Your answer must be the lines from the start of the records through the line with "uila Plantel P", exactly as written, without the pictures.

The data:
================================
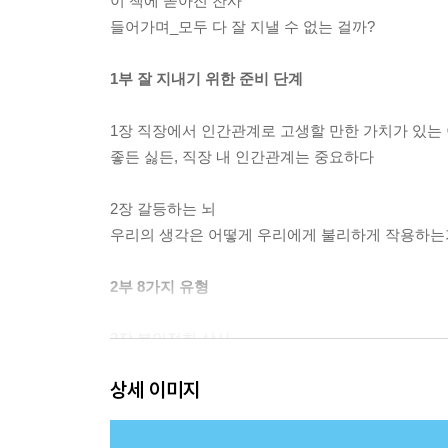
이 책에 쏟아진 찬사
들어가며_모두 다 잘 지낼 수 없는 걸까?
1부 잘 지내기 위한 준비 단계
1장 직장에서 인간관계로 고생할 만한 가치가 있는
좋든 싫든, 직장 내 인간관계는 중요하다
2장 갈등하는 뇌
우리의 생각은 어떻게 우리에게 불리하게 작용하는
2부 8가지 유형
3장 불안정한 상사
“나 정말 일 잘하지? 안 그래?”
상세 이미지
4장 비관론자
“이건 절대 안 될 거야.”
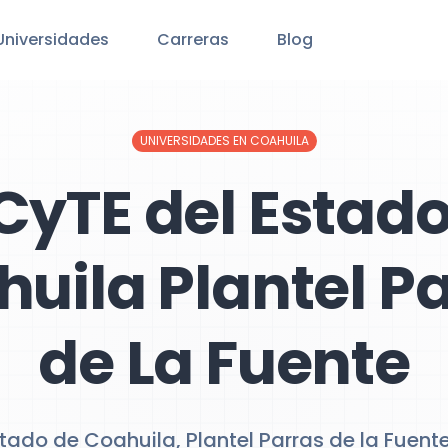
Universidades
Carreras
Blog
UNIVERSIDADES EN COAHUILA
CyTE del Estado
uila Plantel P
de La Fuente
tado de Coahuila, Plantel Parras de la Fuent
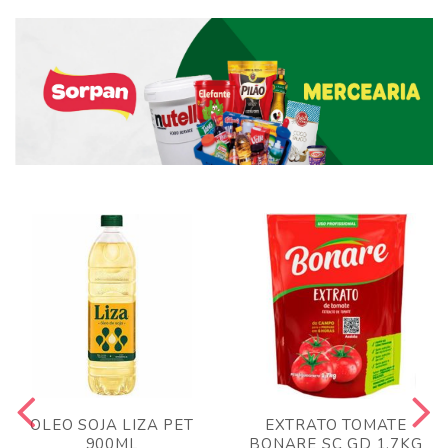
OLEO SOJA LIZA PET
EXTRATO TOMATE
900ML
BONARE SC GD 1,7KG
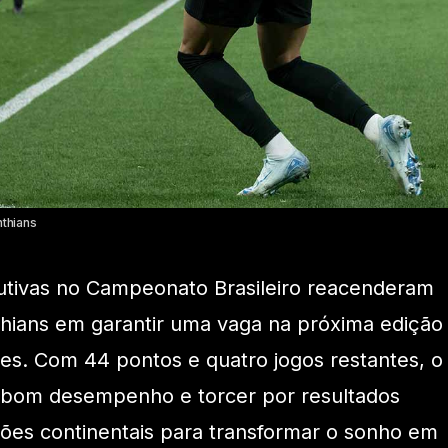
nthians
cutivas no Campeonato Brasileiro reacenderam
thians em garantir uma vaga na próxima edição
es. Com 44 pontos e quatro jogos restantes, o
 bom desempenho e torcer por resultados
ões continentais para transformar o sonho em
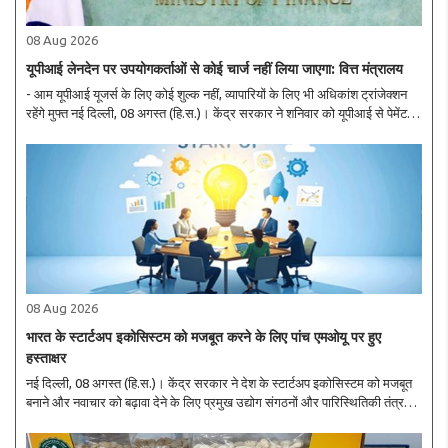
08 Aug 2026
यूपीआई लेनदेन पर उपयोगकर्ताओं से कोई चार्ज नहीं लिया जाएगा: वित्त मंत्रालय
- आम यूपीआई यूजर्स के लिए कोई शुल्क नहीं, व्यापारियों के लिए भी अधिकांश ट्रांजेक्शन
रहेंगे मुफ्त नई दिल्ली, 08 अगस्त (हि.स.)। केंद्र सरकार ने शनिवार को यूपीआई से पेमेंट
करने वाले करोड़ों यूजर्स के बीच शुल्क को लेकर जारी भ्रम को दूर करते हुए सफाई..
08 Aug 2026
भारत के स्टार्टअप इकोसिस्टम को मजबूत करने के लिए पांच एमओयू पर हुए
हस्ताक्षर
नई दिल्ली, 08 अगस्त (हि.स.)। केंद्र सरकार ने देश के स्टार्टअप इकोसिस्टम को मजबूत
बनाने और नवाचार को बढ़ावा देने के लिए प्रमुख उद्योग संगठनों और पारिस्थितिकी तंत्र
भागीदारों के साथ कई रणनीतिक समझौते किए हैं, जिसका उद्देश्य स्टार्टअप्स को वित्तीय, ..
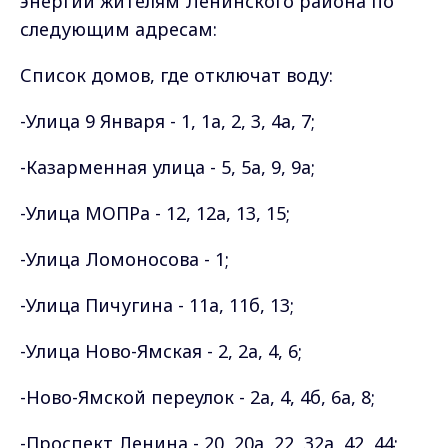
энергии жителям Ленинского района по
следующим адресам:
Список домов, где отключат воду:
-Улица 9 Января - 1, 1а, 2, 3, 4а, 7;
-Казарменная улица - 5, 5а, 9, 9а;
-Улица МОПРа - 12, 12а, 13, 15;
-Улица Ломоносова - 1;
-Улица Пичугина - 11а, 11б, 13;
-Улица Ново-Ямская - 2, 2а, 4, 6;
-Ново-Ямской переулок - 2а, 4, 4б, 6а, 8;
-Проспект Ленина - 20, 20а, 22, 32а, 42, 44;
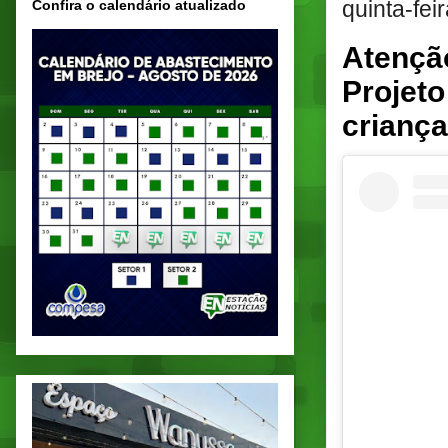
quinta-fei
Confira o calendário atualizado
Atençã
Projeto
criança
================================
Answer for this exercise:
이 책에 쏟아진 찬사
들어가며_모두 다 잘 지낼 수 없는 걸까?
1부 잘 지내기 위한 준비 단계
1장 직장에서 인간관계로 고생할 만한 가치가 있는
좋든 싫든, 직장 내 인간관계는 중요하다
2장 갈등하는 뇌
우리의 생각은 어떻게 우리에게 불리하게 작용하는
2부 8가지 유형
3장 불안정한 상사
“나 정말 일 잘하지? 안 그래?”
상세 이미지
4장 비관론자
“이건 절대 안 될 거야.”
Universidades
Carreras
Blog
UNIVERSIDADES EN COAHUILA
CyTE del Estado
uila Plantel P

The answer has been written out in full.